At the same time, although he was unaware of it, his picture and passport details were already being transmitted to police headquarters in Havana, Cuba, along with those of Turner and Troy. The “family” had actually been photographed three times. Once by the overhead camera that Alex had seen in the arrivals lounge, but which was far more sophisticated than he would have believed. As old-fashioned as it looked, it could zoom in on the hole in a man’s button or a single word written in a diary and blow it up fifty times if needed. They had been photographed a second time by a camera behind the mirror next to the toilets. And finally, a profile close-up shot had been taken by a camera concealed in a brooch worn by an old lady who smelled of cheap perfume and who had not, in fact, arrived on a plane but who was always there, mingling with the new arrivals, moving in on anyone who had aroused the suspicions of the people she worked for. The immigration forms that Turner had filled in were also on their way, sealed in a plastic bag. His answers to the standard questions mattered less to the authorities than the forms themselves. The paper had been specially formulated to record fingerprints, and in less than an hour these would be digitally scanned and checked against a huge database in the same police building.

The invisible machine that operated in the airport at Santiago had been focused on Turner and Troy before they had even arrived. They were American. They had said they were on vacation and their luggage (which had, of course, been searched as it came off the plane) contained the sunscreen, beach towels and basic medicines that you would expect an ordinary American family to pack. The labels on their clothes showed that they had all been bought in Los Angeles. But a single receipt tucked into the top pocket of one of Turner’s shirts told another story. He had recently bought a book from a shop in Langley, Virginia. Langley is where the headquarters of the CIA are based.
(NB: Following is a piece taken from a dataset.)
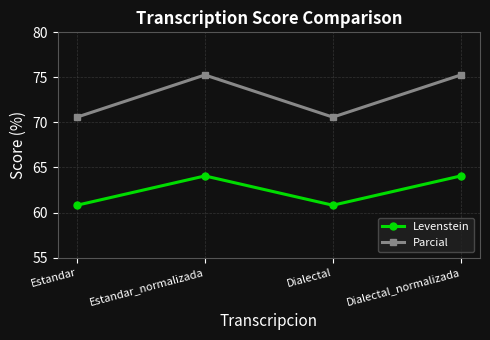

What is the difference between the highest and lowest values at Estandar?

9.8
The little scrap of paper had been enough to set alarm bells ringing. This was the result.

The officer in charge of security at the airport was watching them carefully. He was sitting in a small, windowless office and their images were right in front of him, on a bank of television screens. He watched them as they continued out of baggage reclaim and into the arrivals hall. His finger hovered briefly beside a red button on his console. It still wasn’t too late. He could pull them back in before they had reached the taxi stand. There were plenty of cells buried deep in the basement. And when normal questioning failed, there were always drugs.

And yet…

The head of security was called Rodriguez and he was good at his job. He had interrogated so many American spies that he sometimes said he could recognize one at a hundred metres. He had spotted “Mr and Mrs Gardiner” before they had even crossed the runway and had sent out his deputy to take a closer look. This was the bored-looking guard that Alex had seen.

But this time Rodriguez wasn’t sure-and he couldn’t afford to make mistakes. After all, Cayo Esqueleto needed its tourists. It needed the money that tourism brought. He might have his suspicions about the two adults, but they were two adults travelling with a child. He had overheard the brief conversation between Alex and the passport official. There were microphones concealed throughout the immigration hall. How old was the boy? Fourteen? Fifteen? Just another American kid being given two weeks on the beach.
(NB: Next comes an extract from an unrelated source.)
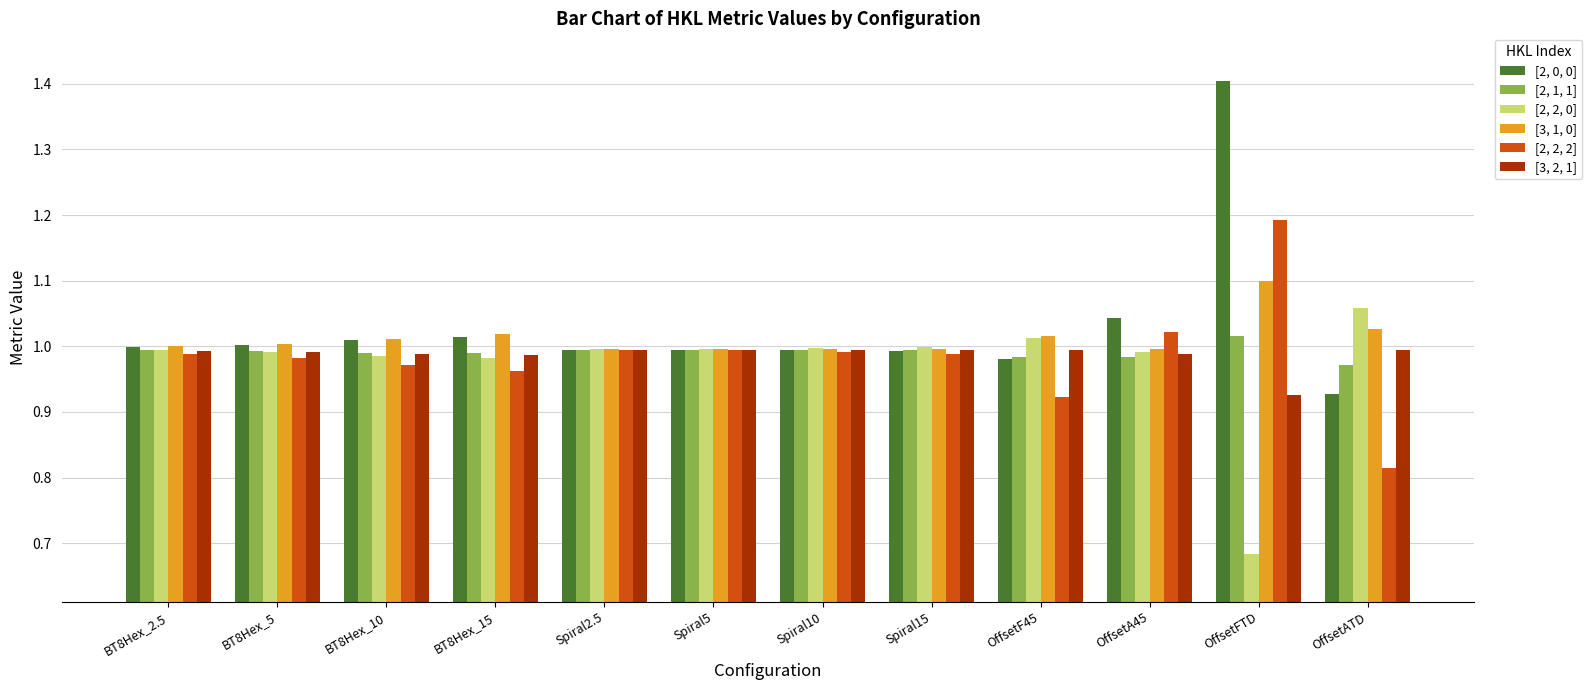

At how many categories does at least one series exceed 0?

12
Rodriguez made up his mind. He lifted his hand away from the alarm button. It was better to avoid the bad publicity. He watched the family disappear into the crowd.

Even so, the authorities would keep an eye on them. Later that day, just to be on the safe side, he would compile a report which would be sent along with the photographs and fingerprints to the local police in Cayo Esqueleto. A copy would also be forwarded to the very important gentleman who lived in the Casa de Oro. And perhaps someone would be sent to the Hotel Valencia to keep a close eye on the new arrivals.

Rodriguez settled in his chair and lit a cigarette. Another plane had landed. He leaned forward and began to examine the arriving crowd.